● Job: Skip the pictures. Copy all the rest of the records down exactly.

● Task data:
============================================================

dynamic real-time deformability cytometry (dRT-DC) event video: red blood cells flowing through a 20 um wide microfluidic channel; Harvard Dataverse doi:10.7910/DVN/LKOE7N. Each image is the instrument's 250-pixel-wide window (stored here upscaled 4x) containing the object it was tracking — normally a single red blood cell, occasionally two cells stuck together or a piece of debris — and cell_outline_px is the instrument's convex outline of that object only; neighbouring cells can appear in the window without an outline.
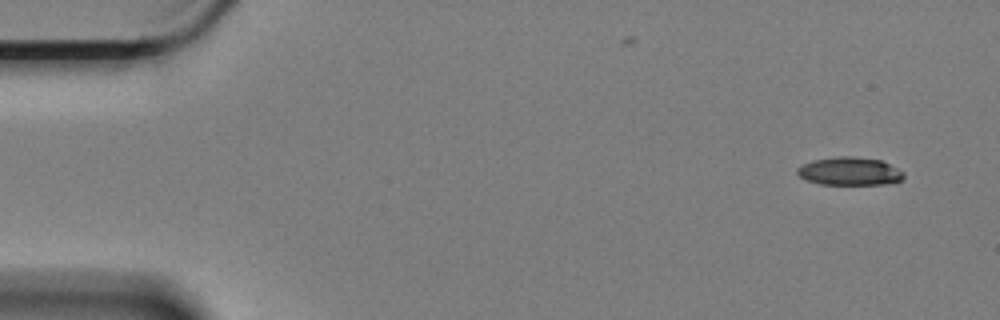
{"species": "Egyptian fruit bat (a non-hibernating species)", "species_latin": "Rousettus aegyptiacus", "temperature_condition": "cold", "stored_images_in_passage": 5, "camera_frame_rate_fps": 3000, "um_per_image_px": 0.085, "animal": {"sex": "female"}, "frame": {"image": 1, "passage_image": 1, "time_ms": 0.0, "image_size_px": [1000, 320], "cell_outline_px": [[904, 176], [900, 180], [888, 184], [820, 184], [808, 180], [800, 176], [796, 172], [796, 168], [812, 160], [836, 156], [852, 156], [880, 160], [904, 172]], "centroid_in_image_um": [72.2, 14.55], "position_along_channel_um": 12.8, "area_um2": 17.28}}
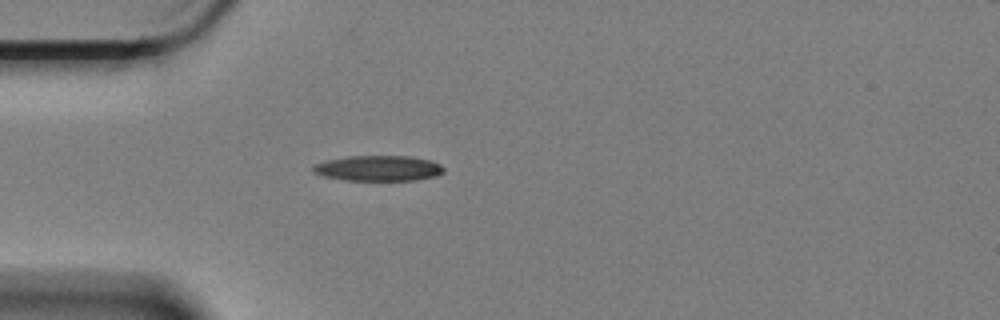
{"frame": {"image": 2, "passage_image": 4, "time_ms": 1.0, "image_size_px": [1000, 320], "cell_outline_px": [[444, 172], [436, 176], [416, 180], [344, 180], [324, 176], [312, 172], [312, 164], [328, 160], [348, 156], [412, 156], [432, 160], [440, 164], [444, 168]], "centroid_in_image_um": [32.17, 14.3], "position_along_channel_um": 52.8, "area_um2": 19.54}}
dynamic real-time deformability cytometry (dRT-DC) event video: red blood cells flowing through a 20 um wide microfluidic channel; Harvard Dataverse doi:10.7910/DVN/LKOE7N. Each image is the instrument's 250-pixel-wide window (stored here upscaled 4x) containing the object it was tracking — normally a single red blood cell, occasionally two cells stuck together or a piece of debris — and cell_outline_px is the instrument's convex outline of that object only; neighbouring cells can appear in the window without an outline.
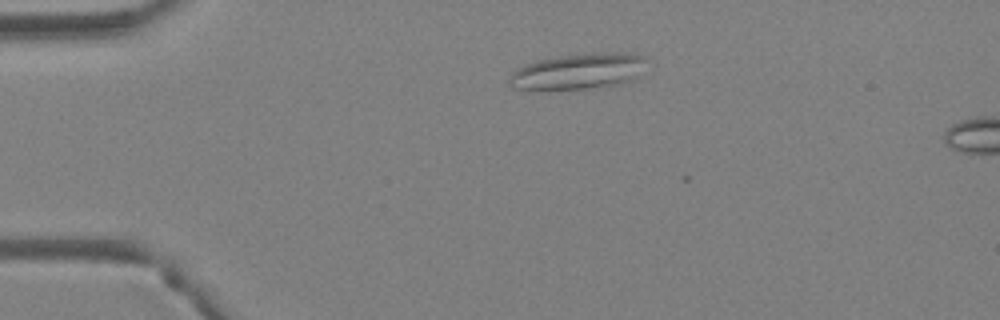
{"species": "Egyptian fruit bat (a non-hibernating species)", "species_latin": "Rousettus aegyptiacus", "temperature_condition": "warm", "stored_images_in_passage": 5, "camera_frame_rate_fps": 3000, "um_per_image_px": 0.085, "animal": {"sex": "female"}, "frame": {"image": 1, "passage_image": 3, "time_ms": 0.667, "image_size_px": [1000, 320], "cell_outline_px": [[652, 60], [624, 84], [600, 88], [512, 88], [508, 80], [512, 72], [516, 68], [540, 60], [560, 56], [596, 52], [628, 52], [648, 56]], "centroid_in_image_um": [49.28, 6.03], "position_along_channel_um": 35.7, "area_um2": 28.61}}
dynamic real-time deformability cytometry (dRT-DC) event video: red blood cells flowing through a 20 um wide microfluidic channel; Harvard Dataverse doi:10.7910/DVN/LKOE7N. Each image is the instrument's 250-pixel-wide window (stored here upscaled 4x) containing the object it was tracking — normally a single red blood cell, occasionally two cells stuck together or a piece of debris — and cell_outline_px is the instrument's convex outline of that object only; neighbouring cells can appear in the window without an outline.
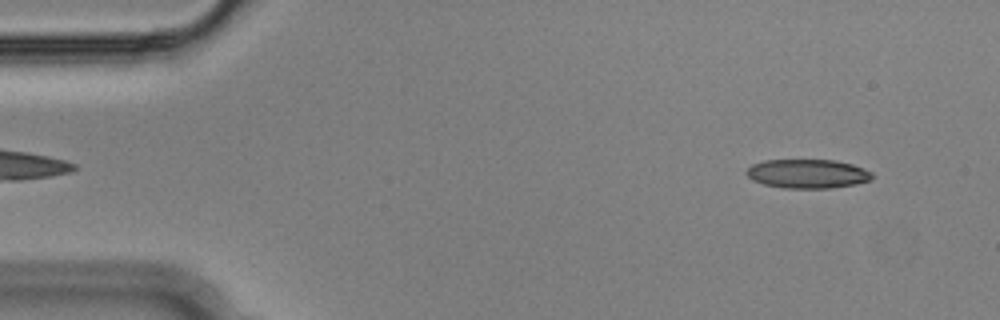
{"species": "Egyptian fruit bat (a non-hibernating species)", "species_latin": "Rousettus aegyptiacus", "temperature_condition": "cold", "stored_images_in_passage": 54, "camera_frame_rate_fps": 3000, "um_per_image_px": 0.085, "animal": {"sex": "male"}, "frame": {"image": 1, "passage_image": 4, "time_ms": 1.0, "image_size_px": [1000, 320], "cell_outline_px": [[872, 180], [856, 184], [832, 188], [784, 188], [764, 184], [752, 180], [744, 172], [752, 164], [764, 160], [836, 160], [852, 164], [864, 168], [872, 172]], "centroid_in_image_um": [68.65, 14.77], "position_along_channel_um": 16.3, "area_um2": 21.39}}
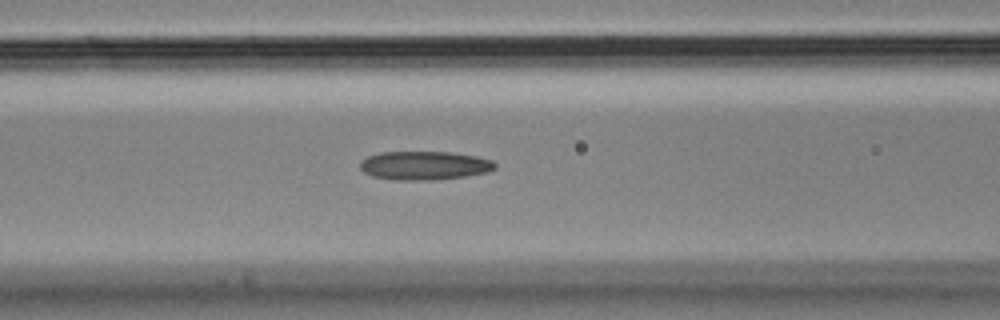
{"frame": {"image": 2, "passage_image": 21, "time_ms": 6.667, "image_size_px": [1000, 320], "cell_outline_px": [[496, 168], [488, 172], [468, 176], [428, 180], [392, 180], [372, 176], [364, 172], [360, 168], [360, 160], [368, 156], [380, 152], [452, 152], [476, 156], [492, 160], [496, 164]], "centroid_in_image_um": [36.07, 14.07], "position_along_channel_um": 130.5, "area_um2": 22.72}}
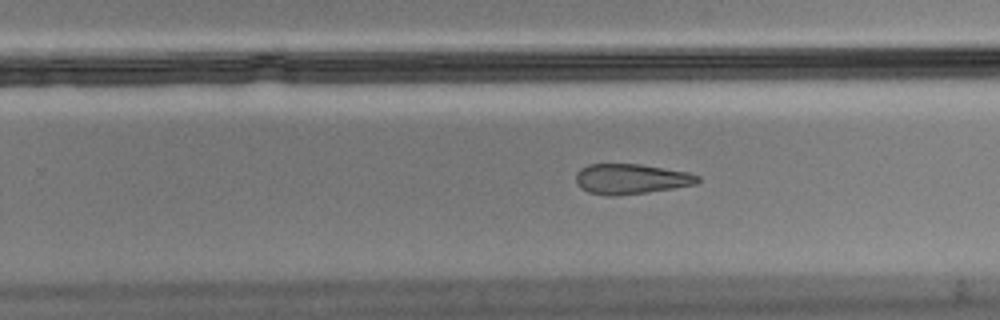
{"frame": {"image": 3, "passage_image": 33, "time_ms": 10.667, "image_size_px": [1000, 320], "cell_outline_px": [[700, 180], [696, 184], [648, 192], [616, 196], [608, 196], [588, 192], [580, 188], [576, 184], [576, 172], [580, 168], [588, 164], [640, 164], [688, 172], [700, 176]], "centroid_in_image_um": [53.6, 15.21], "position_along_channel_um": 276.2, "area_um2": 21.56}, "authors_computed_cell_mechanics": {"area_um2": 22.4842, "velocity_mm_per_s": 3.6404, "shape_relaxation_time_tau1_ms": null, "shape_relaxation_time_tau2_ms": 8.6334, "deformation_change_tau1": null, "deformation_change_tau2": 0.2396}}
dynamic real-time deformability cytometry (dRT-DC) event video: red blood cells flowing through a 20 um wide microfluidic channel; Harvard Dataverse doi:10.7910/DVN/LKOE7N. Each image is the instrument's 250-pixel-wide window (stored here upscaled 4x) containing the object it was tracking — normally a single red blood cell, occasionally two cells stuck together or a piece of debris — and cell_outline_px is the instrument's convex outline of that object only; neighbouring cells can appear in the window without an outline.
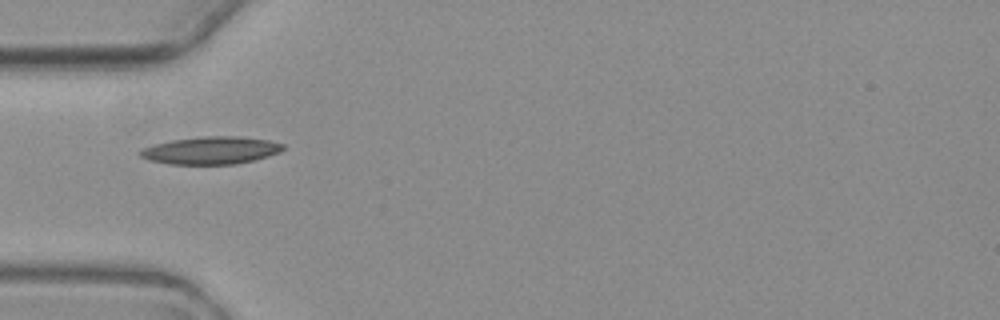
{"species": "common noctule bat (a hibernating species)", "species_latin": "Nyctalus noctula", "temperature_condition": "warm", "stored_images_in_passage": 5, "camera_frame_rate_fps": 3000, "um_per_image_px": 0.085, "animal": {"sex": "female", "body_mass_g": 19.3, "forearm_length_mm": 54.1}, "frame": {"image": 1, "passage_image": 4, "time_ms": 4.0, "image_size_px": [1000, 320], "cell_outline_px": [[284, 148], [280, 152], [268, 156], [252, 160], [232, 164], [172, 164], [152, 160], [140, 156], [136, 152], [140, 148], [172, 140], [204, 136], [240, 136], [268, 140], [284, 144]], "centroid_in_image_um": [17.92, 12.77], "position_along_channel_um": 67.1, "area_um2": 22.77}}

============================================================

● Exercise result:
dynamic real-time deformability cytometry (dRT-DC) event video: red blood cells flowing through a 20 um wide microfluidic channel; Harvard Dataverse doi:10.7910/DVN/LKOE7N. Each image is the instrument's 250-pixel-wide window (stored here upscaled 4x) containing the object it was tracking — normally a single red blood cell, occasionally two cells stuck together or a piece of debris — and cell_outline_px is the instrument's convex outline of that object only; neighbouring cells can appear in the window without an outline.
{"species": "Egyptian fruit bat (a non-hibernating species)", "species_latin": "Rousettus aegyptiacus", "temperature_condition": "cold", "stored_images_in_passage": 5, "camera_frame_rate_fps": 3000, "um_per_image_px": 0.085, "animal": {"sex": "female"}, "frame": {"image": 1, "passage_image": 1, "time_ms": 0.0, "image_size_px": [1000, 320], "cell_outline_px": [[904, 176], [900, 180], [888, 184], [820, 184], [808, 180], [800, 176], [796, 172], [796, 168], [812, 160], [836, 156], [852, 156], [880, 160], [904, 172]], "centroid_in_image_um": [72.2, 14.55], "position_along_channel_um": 12.8, "area_um2": 17.28}}
{"frame": {"image": 2, "passage_image": 4, "time_ms": 1.0, "image_size_px": [1000, 320], "cell_outline_px": [[444, 172], [436, 176], [416, 180], [344, 180], [324, 176], [312, 172], [312, 164], [328, 160], [348, 156], [412, 156], [432, 160], [440, 164], [444, 168]], "centroid_in_image_um": [32.17, 14.3], "position_along_channel_um": 52.8, "area_um2": 19.54}}
dynamic real-time deformability cytometry (dRT-DC) event video: red blood cells flowing through a 20 um wide microfluidic channel; Harvard Dataverse doi:10.7910/DVN/LKOE7N. Each image is the instrument's 250-pixel-wide window (stored here upscaled 4x) containing the object it was tracking — normally a single red blood cell, occasionally two cells stuck together or a piece of debris — and cell_outline_px is the instrument's convex outline of that object only; neighbouring cells can appear in the window without an outline.
{"species": "Egyptian fruit bat (a non-hibernating species)", "species_latin": "Rousettus aegyptiacus", "temperature_condition": "warm", "stored_images_in_passage": 5, "camera_frame_rate_fps": 3000, "um_per_image_px": 0.085, "animal": {"sex": "female"}, "frame": {"image": 1, "passage_image": 3, "time_ms": 0.667, "image_size_px": [1000, 320], "cell_outline_px": [[652, 60], [624, 84], [600, 88], [512, 88], [508, 80], [512, 72], [516, 68], [540, 60], [560, 56], [596, 52], [628, 52], [648, 56]], "centroid_in_image_um": [49.28, 6.03], "position_along_channel_um": 35.7, "area_um2": 28.61}}
dynamic real-time deformability cytometry (dRT-DC) event video: red blood cells flowing through a 20 um wide microfluidic channel; Harvard Dataverse doi:10.7910/DVN/LKOE7N. Each image is the instrument's 250-pixel-wide window (stored here upscaled 4x) containing the object it was tracking — normally a single red blood cell, occasionally two cells stuck together or a piece of debris — and cell_outline_px is the instrument's convex outline of that object only; neighbouring cells can appear in the window without an outline.
{"species": "Egyptian fruit bat (a non-hibernating species)", "species_latin": "Rousettus aegyptiacus", "temperature_condition": "cold", "stored_images_in_passage": 54, "camera_frame_rate_fps": 3000, "um_per_image_px": 0.085, "animal": {"sex": "male"}, "frame": {"image": 1, "passage_image": 4, "time_ms": 1.0, "image_size_px": [1000, 320], "cell_outline_px": [[872, 180], [856, 184], [832, 188], [784, 188], [764, 184], [752, 180], [744, 172], [752, 164], [764, 160], [836, 160], [852, 164], [864, 168], [872, 172]], "centroid_in_image_um": [68.65, 14.77], "position_along_channel_um": 16.3, "area_um2": 21.39}}
{"frame": {"image": 2, "passage_image": 21, "time_ms": 6.667, "image_size_px": [1000, 320], "cell_outline_px": [[496, 168], [488, 172], [468, 176], [428, 180], [392, 180], [372, 176], [364, 172], [360, 168], [360, 160], [368, 156], [380, 152], [452, 152], [476, 156], [492, 160], [496, 164]], "centroid_in_image_um": [36.07, 14.07], "position_along_channel_um": 130.5, "area_um2": 22.72}}
{"frame": {"image": 3, "passage_image": 33, "time_ms": 10.667, "image_size_px": [1000, 320], "cell_outline_px": [[700, 180], [696, 184], [648, 192], [616, 196], [608, 196], [588, 192], [580, 188], [576, 184], [576, 172], [580, 168], [588, 164], [640, 164], [688, 172], [700, 176]], "centroid_in_image_um": [53.6, 15.21], "position_along_channel_um": 276.2, "area_um2": 21.56}, "authors_computed_cell_mechanics": {"area_um2": 22.4842, "velocity_mm_per_s": 3.6404, "shape_relaxation_time_tau1_ms": null, "shape_relaxation_time_tau2_ms": 8.6334, "deformation_change_tau1": null, "deformation_change_tau2": 0.2396}}
dynamic real-time deformability cytometry (dRT-DC) event video: red blood cells flowing through a 20 um wide microfluidic channel; Harvard Dataverse doi:10.7910/DVN/LKOE7N. Each image is the instrument's 250-pixel-wide window (stored here upscaled 4x) containing the object it was tracking — normally a single red blood cell, occasionally two cells stuck together or a piece of debris — and cell_outline_px is the instrument's convex outline of that object only; neighbouring cells can appear in the window without an outline.
{"species": "common noctule bat (a hibernating species)", "species_latin": "Nyctalus noctula", "temperature_condition": "warm", "stored_images_in_passage": 5, "camera_frame_rate_fps": 3000, "um_per_image_px": 0.085, "animal": {"sex": "female", "body_mass_g": 19.3, "forearm_length_mm": 54.1}, "frame": {"image": 1, "passage_image": 4, "time_ms": 4.0, "image_size_px": [1000, 320], "cell_outline_px": [[284, 148], [280, 152], [268, 156], [252, 160], [232, 164], [172, 164], [152, 160], [140, 156], [136, 152], [140, 148], [172, 140], [204, 136], [240, 136], [268, 140], [284, 144]], "centroid_in_image_um": [17.92, 12.77], "position_along_channel_um": 67.1, "area_um2": 22.77}}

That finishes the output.